Tuesday, January 8, 2013

Ladette Randolf talks about Haven's Wake, obsessions, Mennonites, farm families and so much more










Ladette Randolph is the editor-in-chief of Ploughshares magazine and is Distinguished Publisher-in-Residence at Emerson College. She is the award-winning author of A Sandhills Ballad (Nebraska, 2011) and This Is Not the Tropics and is the editor of two anthologies, including A Different Plain: Contemporary Nebraska Fiction Writers, both available in Bison Books editions. She is the recipient of the Pushcart Prize, a Rona Jaffe Foundation grant, four Nebraska Book Awards, and the Virginia Faulkner Award. I'm so honored to have her here to talk about her stunning new novel. Thank you, Ladette!

What sparked the idea for this novel?

__EXTRACTED MATERIAL__:
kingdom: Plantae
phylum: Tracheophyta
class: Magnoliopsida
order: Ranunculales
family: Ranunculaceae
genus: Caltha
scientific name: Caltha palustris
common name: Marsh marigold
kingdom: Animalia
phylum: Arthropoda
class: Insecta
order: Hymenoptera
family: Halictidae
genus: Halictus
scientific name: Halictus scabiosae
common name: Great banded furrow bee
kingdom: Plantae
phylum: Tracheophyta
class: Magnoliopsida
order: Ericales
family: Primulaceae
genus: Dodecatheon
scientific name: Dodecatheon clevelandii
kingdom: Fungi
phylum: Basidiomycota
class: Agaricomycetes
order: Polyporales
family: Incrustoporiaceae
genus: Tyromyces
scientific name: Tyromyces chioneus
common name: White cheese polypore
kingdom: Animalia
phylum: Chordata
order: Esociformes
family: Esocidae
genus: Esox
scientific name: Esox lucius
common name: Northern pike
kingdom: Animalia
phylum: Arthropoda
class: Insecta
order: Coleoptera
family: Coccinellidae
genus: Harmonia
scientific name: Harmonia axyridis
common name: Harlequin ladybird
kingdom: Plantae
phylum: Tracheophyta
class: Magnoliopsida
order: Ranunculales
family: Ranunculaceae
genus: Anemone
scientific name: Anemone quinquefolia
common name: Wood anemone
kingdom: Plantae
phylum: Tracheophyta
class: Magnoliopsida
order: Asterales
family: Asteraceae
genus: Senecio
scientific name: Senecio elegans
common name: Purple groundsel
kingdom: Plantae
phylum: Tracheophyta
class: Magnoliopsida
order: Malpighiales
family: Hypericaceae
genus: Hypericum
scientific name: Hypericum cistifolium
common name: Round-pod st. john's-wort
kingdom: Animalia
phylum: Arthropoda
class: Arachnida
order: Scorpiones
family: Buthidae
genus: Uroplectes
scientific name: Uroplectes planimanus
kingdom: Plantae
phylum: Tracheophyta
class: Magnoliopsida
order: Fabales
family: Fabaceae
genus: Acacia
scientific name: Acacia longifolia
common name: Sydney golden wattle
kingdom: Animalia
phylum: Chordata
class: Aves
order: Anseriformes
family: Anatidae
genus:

__DIRECTIVES__:
**A)** Output the section of the Ladette Randolph interview above, starting at "Ladette Randolph is" and ending at "Thank you, Ladette!".
**B)** For each statement, answer yes or no according to the Ladette Randolph interview above, and quote the words that decide it: (i) Randolph is editor-in-chief of Ploughshares magazine; (ii) she has received three Nebraska Book Awards; (iii) A Sandhills Ballad was published in 2013.

__WRITTEN ANSWERS__:
**A)**
Ladette Randolph is the editor-in-chief of Ploughshares magazine and is Distinguished Publisher-in-Residence at Emerson College. She is the award-winning author of A Sandhills Ballad (Nebraska, 2011) and This Is Not the Tropics and is the editor of two anthologies, including A Different Plain: Contemporary Nebraska Fiction Writers, both available in Bison Books editions. She is the recipient of the Pushcart Prize, a Rona Jaffe Foundation grant, four Nebraska Book Awards, and the Virginia Faulkner Award. I'm so honored to have her here to talk about her stunning new novel. Thank you, Ladette!

**B)**
(i) Yes: "Ladette Randolph is the editor-in-chief of Ploughshares magazine"
(ii) No: "four Nebraska Book Awards"
(iii) No: "A Sandhills Ballad (Nebraska, 2011)"